*Required action 1*
According to the announcement about the Harvard Genomics Center director, why are mitotic checkpoints implemented in the process Murray studies? Answer in one to three sentences.
*Required action 2*
Can you print the part of the Harvard Genomics Center announcement starting at "The Center for" and ending at "and other researchers.", word for word?

══ Text provided ══

New director named at Harvard Genomics Center
Jeremy R. Knowles, Dean of Harvard’s Faculty of Arts and Sciences (FAS), has appointed Andrew Murray, professor of molecular and cellular biology, director of the Faculty’s Center for Genomics Research.
Murray, who will join the FAS Department of Molecular and Cellular Biology as he takes up his new duties, comes to Harvard from 11 years at the University of California at San Francisco, where he was professor of physiology. He was educated at Clare College, Cambridge, England, and received his Ph.D. from Harvard’s Division of Medical Sciences. As a graduate student, he made the first artificial chromosomes. The focus of his research is the molecular mechanisms by which mitotic checkpoints are implemented to impose “quality control” in the process of cell division. He is internationally recognized in the field of chromosome organization and cell-cycle control mechanisms.
The Center for Genomics Research was established in 1999 as part of a multiyear FAS initiative in the sciences for which nearly $200 million has been earmarked. The center is one of five extant or planned research foci that comprise this effort. To date, the center has brought together more than 50 faculty members in the FAS, the Medical School, and the School of Public Health in projects for which it provides technical support, instrumentation, training, and analysis. The newly established Center for Genomics Research Fellows Program seeks to involve an outstanding group of researchers and technicians in the coming years; and a Life Sciences Building currently under construction will house the center and other researchers.
Stuart Schreiber of Harvard’s Chemistry Department and Douglas Melton of the Molecular and Cellular Biology Department serve as scientific co-directors of the Center, and George Busby is its director of administration.

═══
══ Data section ══

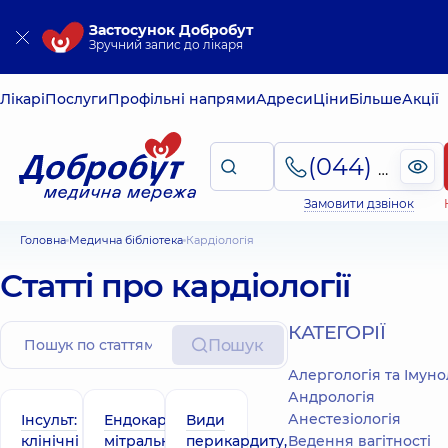
Застосунок Добробут
Зручний запис до лікаря
Лікарі
Послуги
Профільні напрями
Адреси
Ціни
Більше
Акції
(044) 495-2-888
Замовити дзвінок
Головна
Медична бібліотека
Кардіологія
Статті про кардіології
КАТЕГОРІЇ
Пошук
Алергологія та Імуно
Андрологія
Анестезіологія
Інсульт:
Ендокардит
Види
клінічні
мітрального
перикардиту,
Ведення вагітності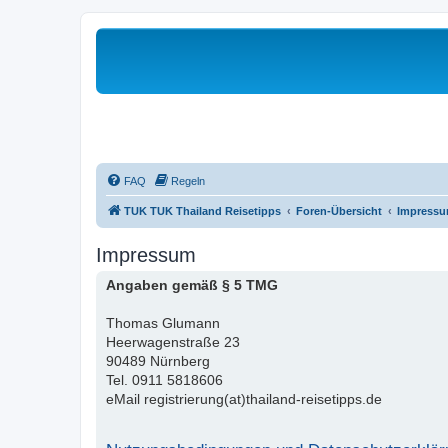
FAQ
Regeln
TUK TUK Thailand Reisetipps
Foren-Übersicht
Impress
Impressum
Angaben gemäß § 5 TMG
Thomas Glumann
Heerwagenstraße 23
90489 Nürnberg
Tel. 0911 5818606
eMail registrierung(at)thailand-reisetipps.de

═══

*Output 1*
Mitotic checkpoints are implemented to impose "quality control" in the process of cell division. Murray's research focuses on the molecular mechanisms by which this is done.

*Output 2*
The Center for Genomics Research was established in 1999 as part of a multiyear FAS initiative in the sciences for which nearly $200 million has been earmarked. The center is one of five extant or planned research foci that comprise this effort. To date, the center has brought together more than 50 faculty members in the FAS, the Medical School, and the School of Public Health in projects for which it provides technical support, instrumentation, training, and analysis. The newly established Center for Genomics Research Fellows Program seeks to involve an outstanding group of researchers and technicians in the coming years; and a Life Sciences Building currently under construction will house the center and other researchers.